On 2/25/2012 3:57 PM, Peter Grandi wrote:
>> There are always failures. But again, this is a backup system.
> Sure, but the last thing you want is for your backup system to
Putting an exclamation point on Peter's wisdom requires nothing more
than browsing the list archive:
Subject: xfs_repair of critical volume
Date: Sun, 31 Oct 2010 00:54:13 -0700
I have a large XFS filesystem (60 TB) that is composed of 5 hardware
RAID 6 volumes. One of those volumes had several drives fail in a very
short time and we lost that volume. However, four of the volumes seem
OK. We are in a worse state because our backup unit failed a week later
when four drives simultaneously went offline. So we are in a bad very state.
This saga is available in these two XFS list threads:
1. Don't use cheap hardware for a backup server
2. Make sure your backup system is reliable
Do test restores operations regularly
I suggest you get the dual active/active controller configuration and
use two PCIe SAS HBAs, one connected to each controller, and use SCSI
multipath. This prevents a dead HBA leaving you dead in the water until
replacement. How long does it take, and at what cost to operations, if
your single HBA fails during a critical restore?
Get the battery backed cache option. Verify the controllers disable the
drive write caches.
Others have recommended stitching 2 small arrays together with mdadm and
using a single XFS on the volume instead of one big array and one XFS.

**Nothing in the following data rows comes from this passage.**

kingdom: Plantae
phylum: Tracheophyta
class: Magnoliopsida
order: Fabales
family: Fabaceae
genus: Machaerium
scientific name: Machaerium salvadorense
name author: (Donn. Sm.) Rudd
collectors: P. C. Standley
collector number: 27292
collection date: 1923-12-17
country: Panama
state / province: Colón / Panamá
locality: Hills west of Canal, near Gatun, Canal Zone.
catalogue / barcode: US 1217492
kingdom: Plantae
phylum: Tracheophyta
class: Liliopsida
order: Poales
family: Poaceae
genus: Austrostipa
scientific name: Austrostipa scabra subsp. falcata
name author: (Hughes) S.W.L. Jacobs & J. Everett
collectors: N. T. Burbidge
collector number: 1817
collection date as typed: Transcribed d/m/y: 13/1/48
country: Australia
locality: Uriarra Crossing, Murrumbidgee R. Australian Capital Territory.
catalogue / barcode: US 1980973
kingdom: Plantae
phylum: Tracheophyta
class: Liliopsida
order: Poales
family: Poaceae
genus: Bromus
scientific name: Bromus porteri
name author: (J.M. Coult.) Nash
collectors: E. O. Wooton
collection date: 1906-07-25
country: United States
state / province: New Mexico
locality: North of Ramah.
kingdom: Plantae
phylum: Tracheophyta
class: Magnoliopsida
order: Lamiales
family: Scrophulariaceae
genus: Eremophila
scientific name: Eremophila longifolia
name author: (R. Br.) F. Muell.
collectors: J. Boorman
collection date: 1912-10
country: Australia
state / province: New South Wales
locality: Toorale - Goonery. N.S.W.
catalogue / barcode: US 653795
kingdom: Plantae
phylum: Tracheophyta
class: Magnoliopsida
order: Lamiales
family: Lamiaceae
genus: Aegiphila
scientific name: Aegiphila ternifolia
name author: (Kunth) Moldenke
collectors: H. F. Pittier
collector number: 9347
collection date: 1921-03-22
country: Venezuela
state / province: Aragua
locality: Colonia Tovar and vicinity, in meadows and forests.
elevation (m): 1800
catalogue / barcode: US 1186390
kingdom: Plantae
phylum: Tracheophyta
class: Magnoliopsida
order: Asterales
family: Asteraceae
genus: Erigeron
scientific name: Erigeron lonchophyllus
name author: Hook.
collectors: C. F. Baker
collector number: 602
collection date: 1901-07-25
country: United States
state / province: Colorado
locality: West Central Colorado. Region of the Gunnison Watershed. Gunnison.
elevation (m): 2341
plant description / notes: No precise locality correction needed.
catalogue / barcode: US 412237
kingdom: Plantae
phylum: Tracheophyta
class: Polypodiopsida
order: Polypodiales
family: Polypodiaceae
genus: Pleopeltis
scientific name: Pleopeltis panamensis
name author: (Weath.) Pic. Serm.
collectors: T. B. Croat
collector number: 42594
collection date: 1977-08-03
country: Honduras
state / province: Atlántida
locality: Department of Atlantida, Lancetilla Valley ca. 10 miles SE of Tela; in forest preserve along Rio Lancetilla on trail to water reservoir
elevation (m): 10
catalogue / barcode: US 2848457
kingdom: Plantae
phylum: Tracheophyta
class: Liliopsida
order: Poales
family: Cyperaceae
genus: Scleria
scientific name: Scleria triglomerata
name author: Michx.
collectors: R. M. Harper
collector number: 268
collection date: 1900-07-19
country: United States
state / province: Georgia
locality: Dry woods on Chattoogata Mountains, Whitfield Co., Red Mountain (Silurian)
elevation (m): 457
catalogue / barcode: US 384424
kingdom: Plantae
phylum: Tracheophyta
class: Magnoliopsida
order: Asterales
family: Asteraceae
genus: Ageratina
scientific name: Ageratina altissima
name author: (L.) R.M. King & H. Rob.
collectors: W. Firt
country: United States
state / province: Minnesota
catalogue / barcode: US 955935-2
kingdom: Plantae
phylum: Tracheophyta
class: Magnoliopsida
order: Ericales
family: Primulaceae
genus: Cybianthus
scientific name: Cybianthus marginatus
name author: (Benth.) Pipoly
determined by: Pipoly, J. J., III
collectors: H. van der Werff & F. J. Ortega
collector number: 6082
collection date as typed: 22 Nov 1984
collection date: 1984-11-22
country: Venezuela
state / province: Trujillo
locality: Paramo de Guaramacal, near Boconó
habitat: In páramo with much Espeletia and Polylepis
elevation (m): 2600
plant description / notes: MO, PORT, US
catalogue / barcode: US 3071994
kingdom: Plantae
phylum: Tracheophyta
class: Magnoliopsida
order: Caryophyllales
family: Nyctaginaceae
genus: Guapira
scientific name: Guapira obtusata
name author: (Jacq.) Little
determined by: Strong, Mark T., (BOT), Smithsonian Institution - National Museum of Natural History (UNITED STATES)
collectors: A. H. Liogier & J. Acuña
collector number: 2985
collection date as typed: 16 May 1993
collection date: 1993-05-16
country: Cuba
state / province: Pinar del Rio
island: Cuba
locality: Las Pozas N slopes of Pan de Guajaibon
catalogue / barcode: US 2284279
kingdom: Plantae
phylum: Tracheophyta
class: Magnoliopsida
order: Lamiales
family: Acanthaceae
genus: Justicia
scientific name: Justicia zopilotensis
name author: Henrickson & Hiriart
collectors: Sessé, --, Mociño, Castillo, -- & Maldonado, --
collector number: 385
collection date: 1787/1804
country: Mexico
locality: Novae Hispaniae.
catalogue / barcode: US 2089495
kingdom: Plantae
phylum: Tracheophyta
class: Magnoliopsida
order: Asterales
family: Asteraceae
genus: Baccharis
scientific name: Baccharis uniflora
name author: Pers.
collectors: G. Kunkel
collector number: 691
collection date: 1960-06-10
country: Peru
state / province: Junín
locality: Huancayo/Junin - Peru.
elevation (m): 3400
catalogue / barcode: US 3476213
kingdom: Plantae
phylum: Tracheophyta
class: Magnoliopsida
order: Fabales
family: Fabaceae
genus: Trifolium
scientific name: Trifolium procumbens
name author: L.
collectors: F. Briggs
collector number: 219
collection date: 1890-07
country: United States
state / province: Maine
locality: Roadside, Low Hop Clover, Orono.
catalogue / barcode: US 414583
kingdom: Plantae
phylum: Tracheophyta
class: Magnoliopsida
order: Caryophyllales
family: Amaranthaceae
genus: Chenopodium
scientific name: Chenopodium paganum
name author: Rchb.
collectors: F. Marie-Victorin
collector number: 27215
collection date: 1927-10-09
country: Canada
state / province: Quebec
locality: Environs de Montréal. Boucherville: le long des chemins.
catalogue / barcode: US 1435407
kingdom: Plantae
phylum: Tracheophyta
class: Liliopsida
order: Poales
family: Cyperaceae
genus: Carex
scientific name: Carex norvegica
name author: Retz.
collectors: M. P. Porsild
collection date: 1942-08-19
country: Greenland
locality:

I suggest using two XFS, one on each small array. This ensures you can
still access some of your backups in the event of a problem with one
array or one filesystem.
As others mentioned, an xfs_[check|repair] can take many hours or even
days on a multi-terabyte huge metadata filesystem. If you need to do a
restore during that period you're out of luck. With two filesystems,
and if duplicating critical images/files on each, you're still in business.